Evolutionary diversification of limbs in mammals: alterations in these signaling interactions not only cause congenital limb malformations, but also underlie evolutionary diversification of tetrapod limbs. We have recently been able to show that the loss of antero-posterior polarity and digits in bovine and artiodactyl limbs is due to degeneration of the cis-regulatory region that regulates the Expression of the Ptch1 receptor in response to SHH signaling. This loss of transcriptional sensitivity to SHH underlies the evolutionary adaptation of artiodactyl limbs, which diverged from other mammalians ~60 mio years ago.

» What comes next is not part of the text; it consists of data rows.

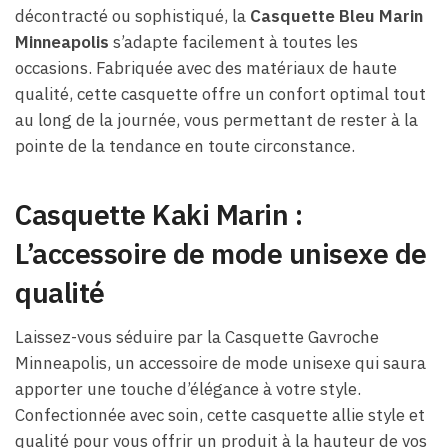
décontracté ou sophistiqué, la
Casquette Bleu Marin
Minneapolis
s’adapte facilement à toutes les
occasions. Fabriquée avec des matériaux de haute
qualité, cette casquette offre un confort optimal tout
au long de la journée, vous permettant de rester à la
pointe de la tendance en toute circonstance.
Casquette Kaki Marin :
L’accessoire de mode unisexe de
qualité
Laissez-vous séduire par la Casquette Gavroche
Minneapolis, un accessoire de mode unisexe qui saura
apporter une touche d’élégance à votre style.
Confectionnée avec soin, cette casquette allie style et
qualité pour vous offrir un produit à la hauteur de vos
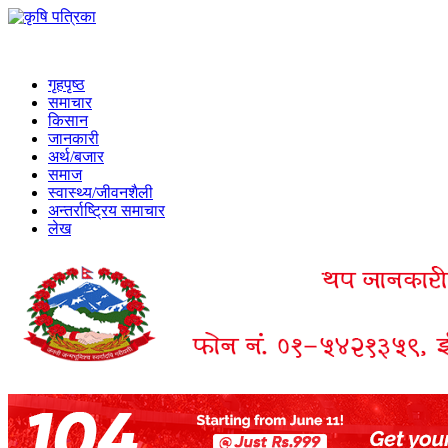
गृहपृष्ठ
समाचार
किसान
जानकारी
अर्थ/बजार
समाज
स्वास्थ्य/जीवनशैली
अन्तर्राष्ट्रिय समाचार
लेख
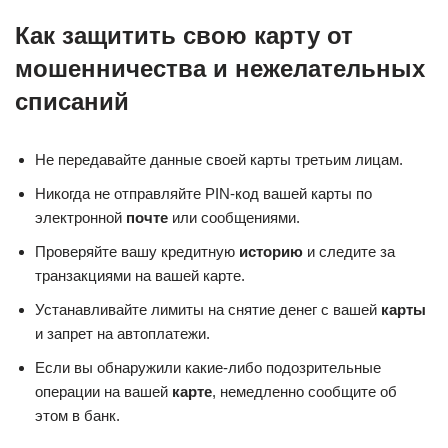
Как защитить свою карту от
мошенничества и нежелательных
списаний
Не передавайте данные своей карты третьим лицам.
Никогда не отправляйте PIN-код вашей карты по
электронной
почте
или сообщениями.
Проверяйте вашу кредитную
историю
и следите за
транзакциями на вашей карте.
Устанавливайте лимиты на снятие денег с вашей
карты
и запрет на автоплатежи.
Если вы обнаружили какие-либо подозрительные
операции на вашей
карте
, немедленно сообщите об
этом в банк.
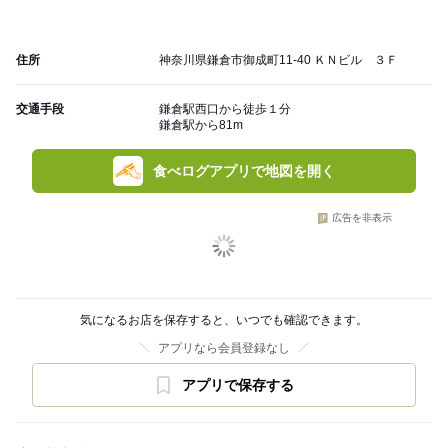
住所
神奈川県鎌倉市御成町11-40 ＫＮビル ３Ｆ
交通手段
鎌倉駅西口から徒歩１分
鎌倉駅から81m
食べログアプリで地図を開く
広告を非表示
気になるお店を保存すると、いつでも確認できます。
アプリなら会員登録なし
アプリで保存する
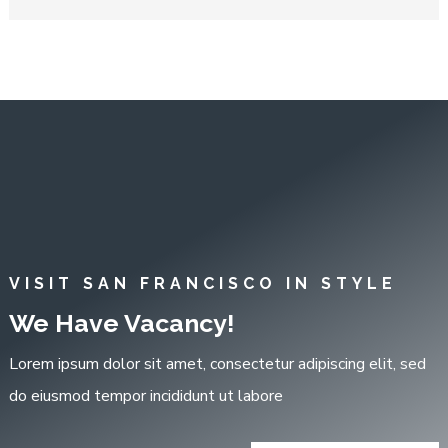
VISIT SAN FRANCISCO IN STYLE
We Have Vacancy!
Lorem ipsum dolor sit amet, consectetur adipiscing elit, sed
do eiusmod tempor incididunt ut labore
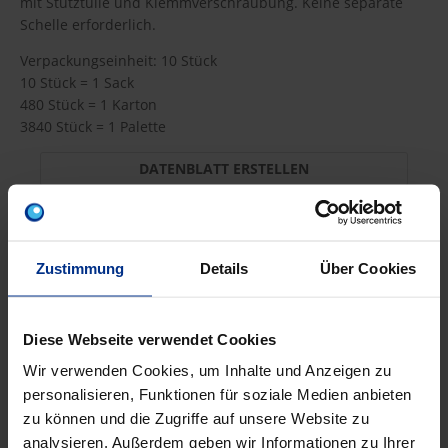
mit Stütztülle und Klemmverschraubung. Keine separate
Schelle erforderlich.
Verpackungseinheit: 10 Stück
10 Stück = 1 Sack
480 Stück = 1 Karton
3840 Stück = 1 Palette
DATENBLATT ERSTELLEN
BW-TA3/4/16B
Zustimmung
Details
Über Cookies
Stück
MINUS
PLUS
Min.: 1 Stück
Diese Webseite verwendet Cookies
Wir verwenden Cookies, um Inhalte und Anzeigen zu
7,30 €
AJB
personalisieren, Funktionen für soziale Medien anbieten
zu können und die Zugriffe auf unsere Website zu
pro 1 Stück (exkl. Mwst.)
Code
analysieren. Außerdem geben wir Informationen zu Ihrer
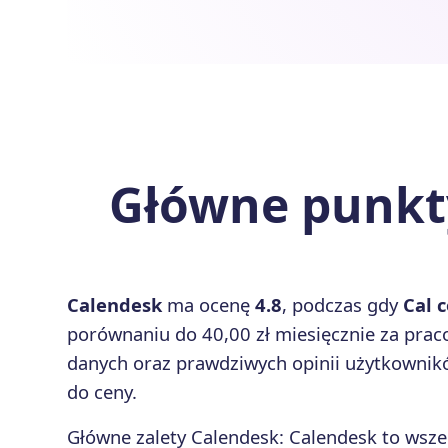
Główne punkty
Calendesk
ma ocenę
4.8
, podczas gdy
Cal 
porównaniu do 40,00 zł miesięcznie za pra
danych oraz prawdziwych opinii użytkownikó
do ceny.
Główne zalety
Calendesk
:
Calendesk to wsze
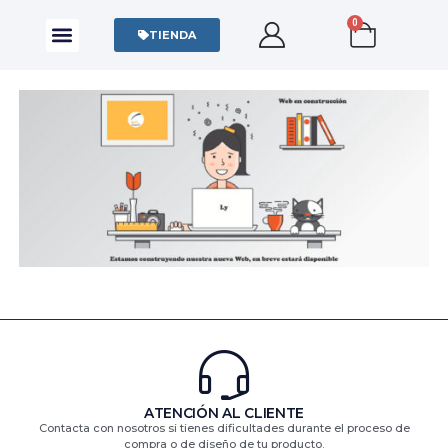
0
CAMISAS Y POLOS
SUDADERAS Y SWEATERS
TIENDA
ATENCIÓN AL CLIENTE
Contacta con nosotros si tienes dificultades durante el proceso de
compra o de diseño de tu producto.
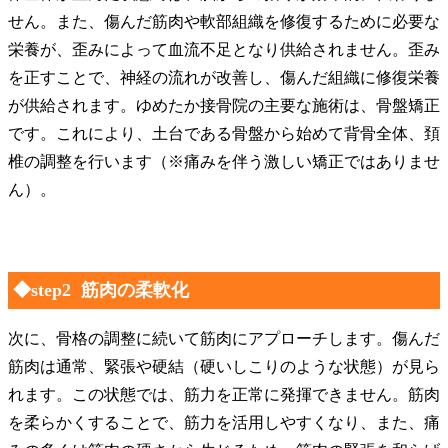
せん。また、傷んだ筋肉や軟部組織を修復するために必要な
栄養が、歪みによって血流不足となり供給されません。歪み
を正すことで、神経の流れが改善し、傷んだ組織に修復栄養
が供給されます。ゆめたか接骨院の主要な施術は、骨盤矯正
です。これにより、土台である骨盤から始めて背骨全体、頚
椎の調整を行います（※痛みを伴う激しい矯正ではありませ
ん）。
◆step2 筋肉の柔軟化
次に、骨格の調整に続いて筋肉にアプローチします。傷んだ
筋肉は通常、緊張や硬結（硬いしこりのような状態）が見ら
れます。この状態では、筋力を正常に発揮できません。筋肉
を柔らかくすることで、筋力を活用しやすくなり、また、痛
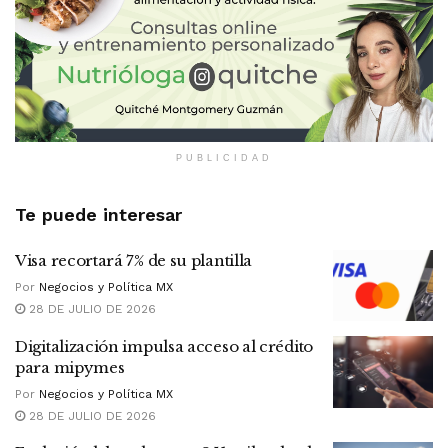
PUBLICIDAD
Te puede interesar
Visa recortará 7% de su plantilla
Por
Negocios y Política MX
28 DE JULIO DE 2026
Digitalización impulsa acceso al crédito
para mipymes
Por
Negocios y Política MX
28 DE JULIO DE 2026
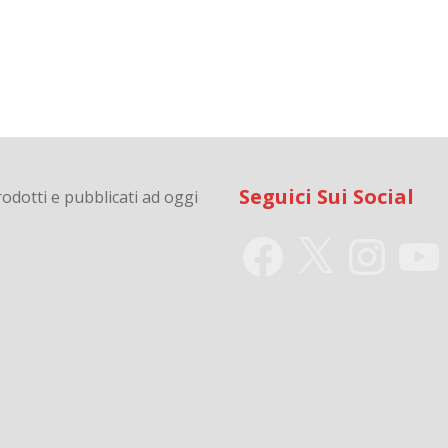
Seguici Sui Social
odotti e pubblicati ad oggi
Facebook
X
Instagram
YouTu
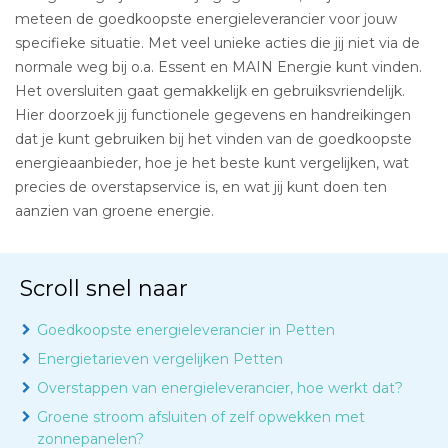
meteen de goedkoopste energieleverancier voor jouw
specifieke situatie. Met veel unieke acties die jij niet via de
normale weg bij o.a. Essent en MAIN Energie kunt vinden.
Het oversluiten gaat gemakkelijk en gebruiksvriendelijk.
Hier doorzoek jij functionele gegevens en handreikingen
dat je kunt gebruiken bij het vinden van de goedkoopste
energieaanbieder, hoe je het beste kunt vergelijken, wat
precies de overstapservice is, en wat jij kunt doen ten
aanzien van groene energie.
Scroll snel naar
Goedkoopste energieleverancier in Petten
Energietarieven vergelijken Petten
Overstappen van energieleverancier, hoe werkt dat?
Groene stroom afsluiten of zelf opwekken met
zonnepanelen?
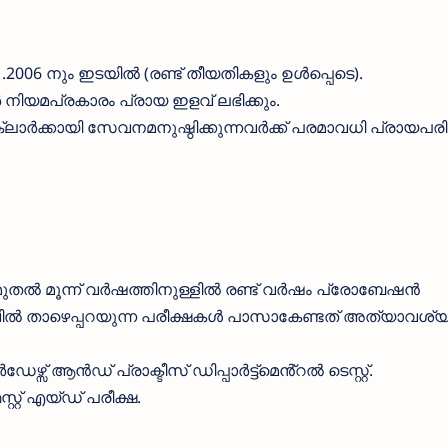
1.2006 നും ഇടയിൽ (രണ്ട് തീയതികളും ഉൾപ്പെടെ).
ർ നിയമപ്രകാരം പ്രായ ഇളവ് ലഭിക്കും.
ാർക്കായി സേവനമനുഷ്ഠിക്കുന്നവർക്ക് പരമാവധി പ്രായപരി
മുതൽ മൂന്ന് വർഷത്തിനുള്ളിൽ രണ്ട് വർഷം പ്രോബേഷൻ
ൽ താഴെപ്പറയുന്ന പരീക്ഷകൾ പാസാകേണ്ടത് അത്യാവശ്യ
ഴ്സ് ആൻഡ് പ്രാക്ടീസ് ഡിപ്പാർട്ട്മെൻ്റൽ ടെസ്റ്റ്.
് എയ്ഡ് പരീക്ഷ.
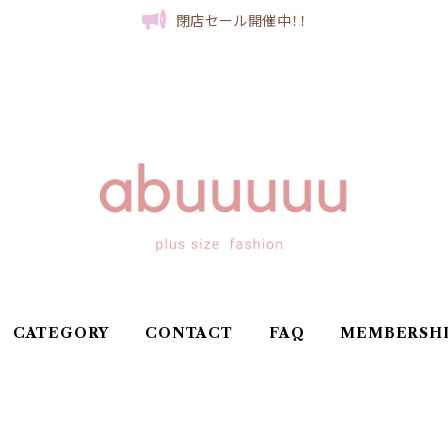
閉店セール開催中！！
CATEGORY
CONTACT
FAQ
MEMBERSH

Relevance to engineering of cartilage and bone from mesenchymal stem cells: the molecular networks controlling the dynamic modulation of TGFβ/BMP activity during limb bud development are highly relevant to the so-called developmental engineering of cartilage and bone from mesenchymal stem cells (MSCs). We are functionally analysing the molecular similarities and differences of normal chondrogenic differentiation and endochondral bone formation in embryonic limbs in comparison to induced differentiation of mouse MSCs.

The role of developmental modulators of SHH and BMP signaling in cancer: our genetic analysis shows that aberrant feedback signalling underlies malignant progression of medulloblastomas, which are the most common and deadly juvenile brain tumours in humans. In particular,we have shown that genetic reduction of SerpinE2, an extra-cellular modulator of the Hedgehog pathway interferes with progression of pre-neoplastic lesions to medulloblastomas in the Ptch1 heterozygous mouse model. Recently, we have obtained evidence that inactivation of Grem1 also lowers the incidence of medulloblastomas in Ptch1 mice.

In summary, we combine systematic genetic and cell-biochemical analysis with in silico simulations to gain insights into the complexity of the signalling networks that orchestrate normal organ and tissue development and aberrant malignant progression of medulloblastomas.